US battles against veteran suicide rate

MORNING STAR, 16 July 2008


THE US Veterans Affairs Department (VA) launched a new advertising campaign on Tuesday aiming to reduce the soaring suicide rate among soldiers returning from Iraq and Afghanistan.

Based on data from the Centres for Disease Control and Prevention, the VA has estimated that 18 veterans a day, or 6,500 a year, take their own lives.

The ads, which declare: "It takes the courage and strength of a warrior to ask for help," include the VA suicide hotline number.

They will run in the Washington area inside subway stations and on buses for three months, as part of a pilot project.

The city was chosen, in part, because of its proximity to veterans' hospitals and military bases.

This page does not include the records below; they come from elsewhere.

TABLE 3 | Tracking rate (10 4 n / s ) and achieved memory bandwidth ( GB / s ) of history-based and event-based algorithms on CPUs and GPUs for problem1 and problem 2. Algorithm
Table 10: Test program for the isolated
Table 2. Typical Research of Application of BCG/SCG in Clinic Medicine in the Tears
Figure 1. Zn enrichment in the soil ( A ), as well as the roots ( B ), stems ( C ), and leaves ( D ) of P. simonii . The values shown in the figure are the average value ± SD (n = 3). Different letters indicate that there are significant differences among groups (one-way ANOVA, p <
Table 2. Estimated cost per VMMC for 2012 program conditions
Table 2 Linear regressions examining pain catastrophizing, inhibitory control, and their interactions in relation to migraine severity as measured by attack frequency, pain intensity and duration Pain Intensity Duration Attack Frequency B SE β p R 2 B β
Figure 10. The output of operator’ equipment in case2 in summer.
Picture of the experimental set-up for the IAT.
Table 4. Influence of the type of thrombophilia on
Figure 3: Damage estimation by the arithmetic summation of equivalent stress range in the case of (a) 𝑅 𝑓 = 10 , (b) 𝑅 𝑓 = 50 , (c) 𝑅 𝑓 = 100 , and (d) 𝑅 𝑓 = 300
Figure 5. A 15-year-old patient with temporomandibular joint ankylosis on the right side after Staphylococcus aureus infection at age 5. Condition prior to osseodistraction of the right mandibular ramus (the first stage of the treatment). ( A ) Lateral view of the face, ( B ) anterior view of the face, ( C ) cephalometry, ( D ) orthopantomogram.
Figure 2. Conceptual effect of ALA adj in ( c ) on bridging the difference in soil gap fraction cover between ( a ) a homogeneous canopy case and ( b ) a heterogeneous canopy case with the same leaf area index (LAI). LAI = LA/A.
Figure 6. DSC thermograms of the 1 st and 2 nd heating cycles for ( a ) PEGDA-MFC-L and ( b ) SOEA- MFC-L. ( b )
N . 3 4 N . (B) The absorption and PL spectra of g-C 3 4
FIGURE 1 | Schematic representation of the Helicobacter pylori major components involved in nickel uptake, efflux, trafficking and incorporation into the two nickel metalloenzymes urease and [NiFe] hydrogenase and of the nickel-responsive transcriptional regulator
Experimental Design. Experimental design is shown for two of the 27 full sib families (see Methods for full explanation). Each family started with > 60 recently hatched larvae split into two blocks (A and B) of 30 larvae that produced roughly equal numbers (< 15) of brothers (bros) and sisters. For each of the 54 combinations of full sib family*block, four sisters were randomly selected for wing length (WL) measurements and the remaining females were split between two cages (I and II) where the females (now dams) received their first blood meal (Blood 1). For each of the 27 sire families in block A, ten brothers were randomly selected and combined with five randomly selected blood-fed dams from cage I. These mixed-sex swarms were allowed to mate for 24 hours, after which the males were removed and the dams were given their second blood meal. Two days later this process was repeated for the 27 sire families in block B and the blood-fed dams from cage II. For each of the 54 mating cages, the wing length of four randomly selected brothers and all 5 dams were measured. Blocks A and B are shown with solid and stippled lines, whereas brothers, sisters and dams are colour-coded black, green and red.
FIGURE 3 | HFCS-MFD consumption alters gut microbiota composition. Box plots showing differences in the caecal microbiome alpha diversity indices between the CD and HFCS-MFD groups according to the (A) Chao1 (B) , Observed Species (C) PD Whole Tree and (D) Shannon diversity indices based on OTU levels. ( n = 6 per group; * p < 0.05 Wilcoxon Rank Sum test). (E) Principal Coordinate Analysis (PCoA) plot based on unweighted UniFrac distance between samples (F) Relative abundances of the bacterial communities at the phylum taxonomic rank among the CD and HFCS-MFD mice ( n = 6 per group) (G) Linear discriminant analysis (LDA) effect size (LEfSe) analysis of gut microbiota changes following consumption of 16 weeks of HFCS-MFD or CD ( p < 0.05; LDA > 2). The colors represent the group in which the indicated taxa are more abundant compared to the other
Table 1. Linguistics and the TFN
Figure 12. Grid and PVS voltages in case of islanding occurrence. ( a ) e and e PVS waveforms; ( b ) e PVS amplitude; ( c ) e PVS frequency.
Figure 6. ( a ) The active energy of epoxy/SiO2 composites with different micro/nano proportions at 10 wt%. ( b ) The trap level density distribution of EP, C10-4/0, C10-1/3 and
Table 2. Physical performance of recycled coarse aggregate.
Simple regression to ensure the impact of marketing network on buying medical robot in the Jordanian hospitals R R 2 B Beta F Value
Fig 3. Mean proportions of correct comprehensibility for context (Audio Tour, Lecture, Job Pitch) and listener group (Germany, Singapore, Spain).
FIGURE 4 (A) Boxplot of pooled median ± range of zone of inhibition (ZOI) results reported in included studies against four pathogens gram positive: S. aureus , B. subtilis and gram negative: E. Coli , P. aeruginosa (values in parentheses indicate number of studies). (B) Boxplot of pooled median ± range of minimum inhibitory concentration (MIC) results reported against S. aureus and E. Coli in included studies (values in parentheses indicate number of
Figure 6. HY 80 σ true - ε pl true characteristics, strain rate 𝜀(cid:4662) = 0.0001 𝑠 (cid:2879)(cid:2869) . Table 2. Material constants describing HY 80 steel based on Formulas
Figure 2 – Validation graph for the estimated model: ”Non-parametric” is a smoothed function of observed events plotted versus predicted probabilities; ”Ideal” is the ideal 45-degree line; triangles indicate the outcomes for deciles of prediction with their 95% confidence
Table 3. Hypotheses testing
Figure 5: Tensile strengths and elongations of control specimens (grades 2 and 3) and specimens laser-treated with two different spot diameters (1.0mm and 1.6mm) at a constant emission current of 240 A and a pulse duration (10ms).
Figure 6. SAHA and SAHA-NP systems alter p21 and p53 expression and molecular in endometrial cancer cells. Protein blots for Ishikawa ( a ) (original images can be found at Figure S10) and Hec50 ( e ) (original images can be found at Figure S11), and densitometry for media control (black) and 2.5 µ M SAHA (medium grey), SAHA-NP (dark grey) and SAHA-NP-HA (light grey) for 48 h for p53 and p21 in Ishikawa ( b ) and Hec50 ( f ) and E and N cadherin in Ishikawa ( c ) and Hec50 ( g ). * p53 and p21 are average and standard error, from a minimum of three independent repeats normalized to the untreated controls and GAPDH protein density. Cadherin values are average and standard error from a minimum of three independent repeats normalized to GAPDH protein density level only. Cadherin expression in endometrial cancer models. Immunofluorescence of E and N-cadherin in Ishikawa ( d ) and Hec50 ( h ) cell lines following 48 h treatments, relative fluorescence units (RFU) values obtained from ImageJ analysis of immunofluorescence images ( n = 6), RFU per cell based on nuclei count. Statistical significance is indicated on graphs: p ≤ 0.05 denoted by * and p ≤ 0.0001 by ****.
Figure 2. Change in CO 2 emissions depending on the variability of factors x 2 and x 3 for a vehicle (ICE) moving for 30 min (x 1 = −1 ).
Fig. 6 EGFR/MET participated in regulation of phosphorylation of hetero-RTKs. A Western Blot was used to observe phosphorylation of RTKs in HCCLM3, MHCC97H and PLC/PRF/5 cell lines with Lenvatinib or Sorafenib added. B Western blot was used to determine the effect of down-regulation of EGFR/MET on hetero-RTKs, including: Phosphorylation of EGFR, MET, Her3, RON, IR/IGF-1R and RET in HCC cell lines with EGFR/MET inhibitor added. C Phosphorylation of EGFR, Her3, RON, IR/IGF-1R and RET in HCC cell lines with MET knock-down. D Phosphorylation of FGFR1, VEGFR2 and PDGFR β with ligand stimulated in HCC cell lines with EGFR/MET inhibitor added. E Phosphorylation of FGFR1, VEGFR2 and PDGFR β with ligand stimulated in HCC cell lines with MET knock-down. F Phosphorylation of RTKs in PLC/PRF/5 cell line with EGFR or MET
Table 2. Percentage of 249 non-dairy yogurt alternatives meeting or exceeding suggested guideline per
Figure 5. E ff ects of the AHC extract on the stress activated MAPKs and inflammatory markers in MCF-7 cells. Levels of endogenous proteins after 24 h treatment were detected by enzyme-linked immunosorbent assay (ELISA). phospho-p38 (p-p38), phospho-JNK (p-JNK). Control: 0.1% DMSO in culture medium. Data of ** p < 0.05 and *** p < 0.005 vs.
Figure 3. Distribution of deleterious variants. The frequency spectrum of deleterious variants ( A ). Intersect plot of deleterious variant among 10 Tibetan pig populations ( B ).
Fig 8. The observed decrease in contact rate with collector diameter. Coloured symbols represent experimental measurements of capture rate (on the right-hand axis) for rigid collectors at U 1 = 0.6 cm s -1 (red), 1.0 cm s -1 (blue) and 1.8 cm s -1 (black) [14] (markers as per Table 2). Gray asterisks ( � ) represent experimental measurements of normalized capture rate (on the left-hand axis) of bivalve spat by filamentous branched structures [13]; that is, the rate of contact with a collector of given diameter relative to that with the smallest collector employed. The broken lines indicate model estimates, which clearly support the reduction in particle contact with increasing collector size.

Stories of veterans suffering from post traumatic stress disorder (PTSD) are now being reported with increasing regularity in newspapers like the Army Times and the Marine Corps Times, which are widely read by soldiers, veterans and their families.

On July 8, Army Times published a story on Joseph Patrick Dwyer, an Iraq war veteran whose image was captured by a Military Times photographer as he ran through a battle zone carrying a small Iraqi boy named Ali.

The photo ran in newspapers across the US and was hailed as "a portrait of the heart behind the US military machine."

On June 28, Mr Dwyer died of what was ruled an accidental overdose following years of struggling with PTSD.